Both laws had been vehemently opposed by Democrats, who label them voter suppression efforts. But many Republicans, who have argued that there’s voter fraud in New Hampshire, see the measures as restoring ballot integrity by ensuring that only residents can vote in Granite State elections.

Sununu’s signature came with less than four months to go until the November election, when he hopes voters will give him another two-year term in the corner office.

“I think it helps the re-election,” veteran Republican consultant David Carney said.

“I think the idea that you’re going to stand for clean elections is an extremely positive message. The people who are upset are the ones who would never vote for a Republican anyway.
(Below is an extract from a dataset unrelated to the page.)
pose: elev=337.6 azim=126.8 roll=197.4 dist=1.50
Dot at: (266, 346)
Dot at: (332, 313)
It shows he’s standing up for improved voter integrity,” added Carney, who served as chief of staff to former governor John H. Sununu, the current governor’s father.

But Democrats see the move as further energizing their base ahead of November’s elections, especially younger voters who would be affected by the new law.

“My hunch is HB 1264 will lead to more students voting in the mid-term election before the law takes effect in 2019,” said Jay Surdukowski, a Democratic activist and Concord attorney with Sulloway & Hollis.

“If the governor’s race or the congressional races were to be close come late October, it will be interesting to see if there is any impact from galvanized Democratic or independent student voters who feel – rightly or wrongly – that their rights may be infringed soon by the new law. As we saw in 2016, a small number of votes decided the top races in purple-state New Hampshire,” added Surdukowski, who served as legal counsel for now Sen. Maggie Hassan and Colin Van Ostern’s gubernatorial campaigns in 2014 and 2016, respectively.

The controversy over HB 1264 has been a big talker on the gubernatorial campaign trail for the past couple months, with both Kelly and Marchand urging Sununu not to sign the legislation.

Even Sen. Jeff Merkley of Oregon weighed in. Speaking at a New Hampshire Young Democrats event on Thursday, the potential 2020 Democratic presidential candidate said, “If he (Sununu) signs that thing, let’s take him out and make sure that a Democrat gets into that governor’s seat.”

But a leading New Hampshire-based political scientist said, “as for Sununu and whether this helps or hurts him – it’s a little from column A and a little from column B.”

“The idea that laws like this are necessary to protect elections has become an article of faith among some Republicans, despite the absence of any sort of evidence to support that conclusion. So Republican voters may look at this and see Gov. Sununu as moving a Republican priority forward,” Saint Anselm College professor of politics Christopher Galdieri said.

“On the other hand, we’ve seen a lot of energy and enthusiasm on the Democratic side since 2017 and signing this bill, especially after the governor’s initial statement that he opposed the bill and a long subsequent period of indecision, is going to give Democrats one more reason to turn out this fall,” he said.